Segment Open

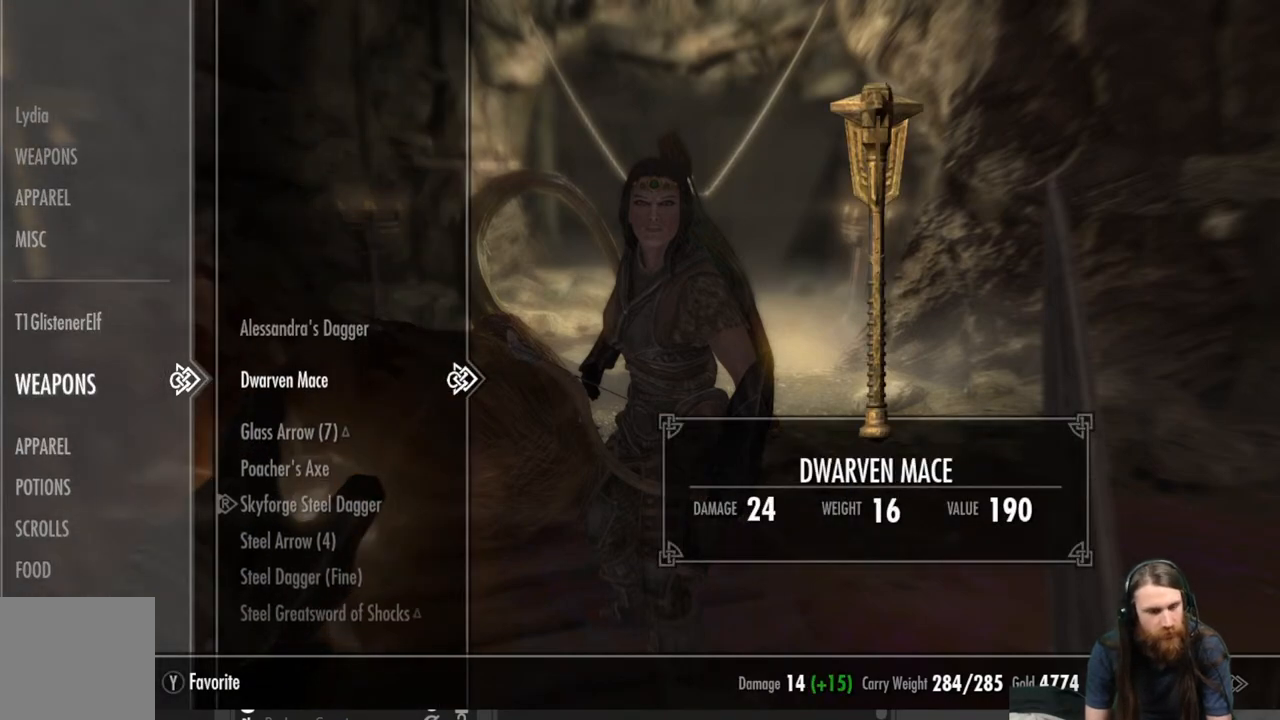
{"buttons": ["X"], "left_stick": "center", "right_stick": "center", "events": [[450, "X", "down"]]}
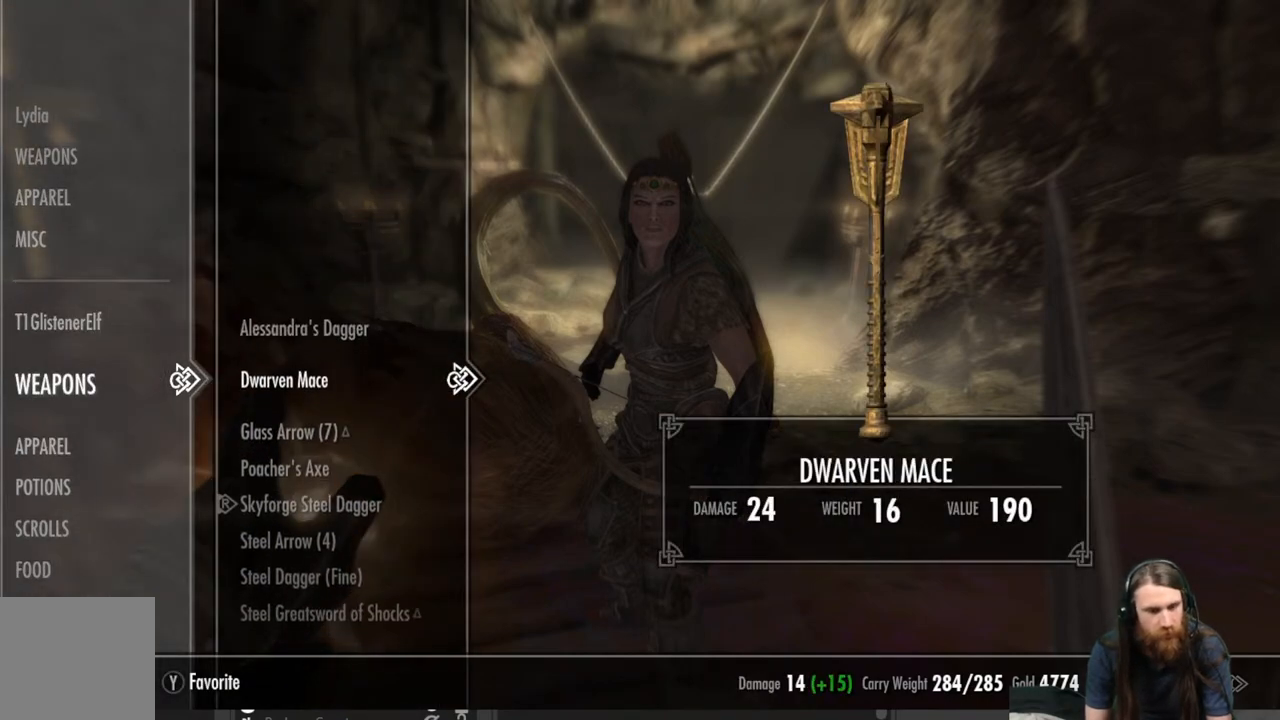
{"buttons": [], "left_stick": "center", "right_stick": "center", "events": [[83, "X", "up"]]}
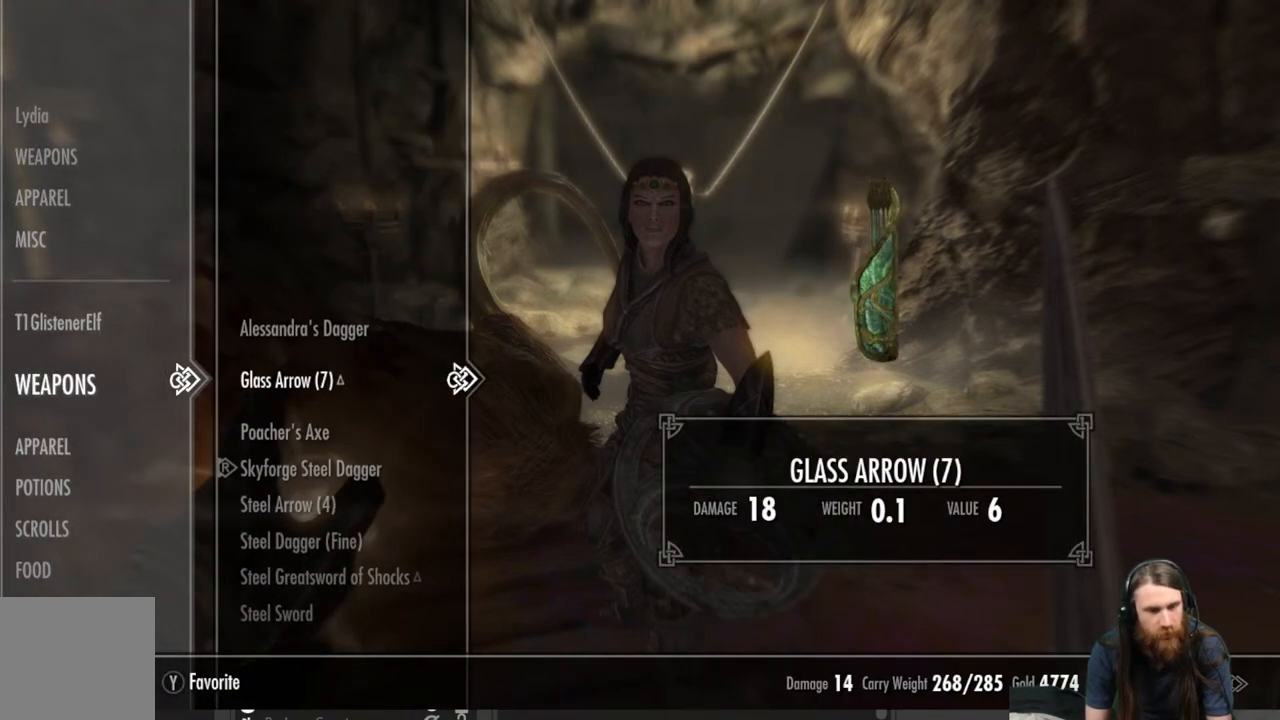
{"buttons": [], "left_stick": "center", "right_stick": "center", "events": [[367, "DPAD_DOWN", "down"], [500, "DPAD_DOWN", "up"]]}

Segment Closed
Segment Open

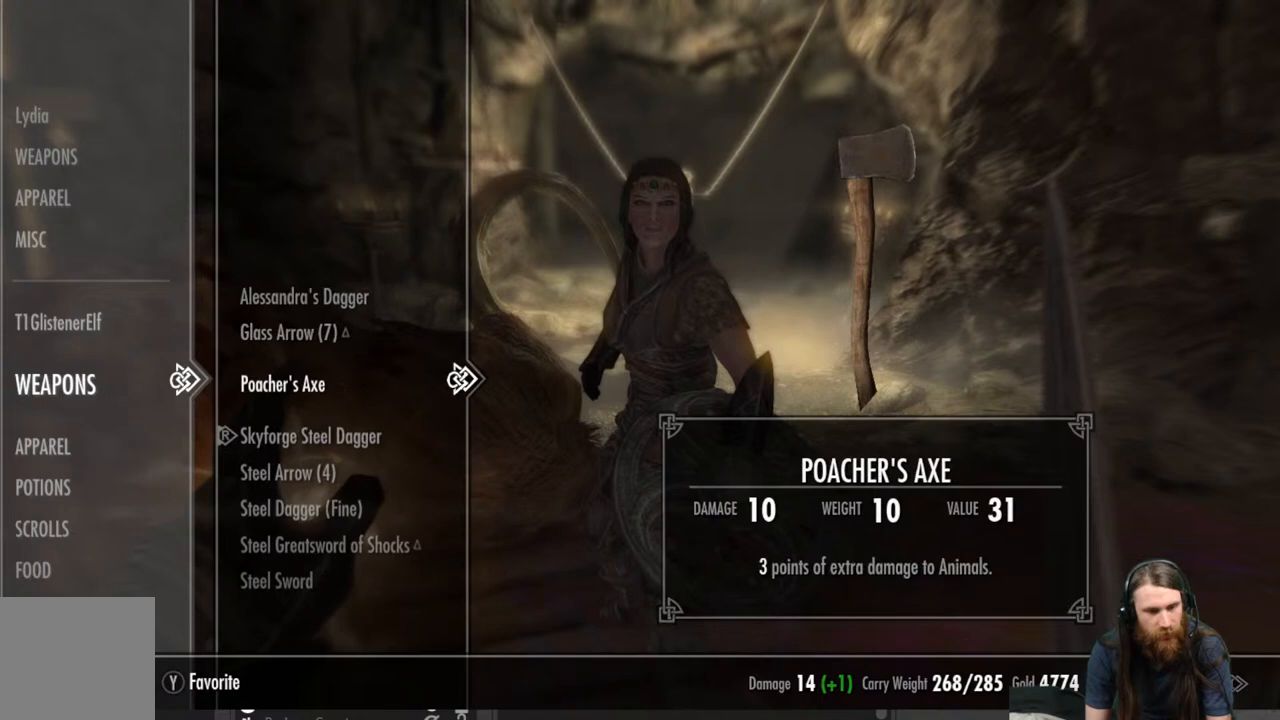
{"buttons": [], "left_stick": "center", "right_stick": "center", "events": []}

Segment Closed

Please work out how many lines in the material contain the word "down" and state only that number.

**EXERCISE SOLUTION**
2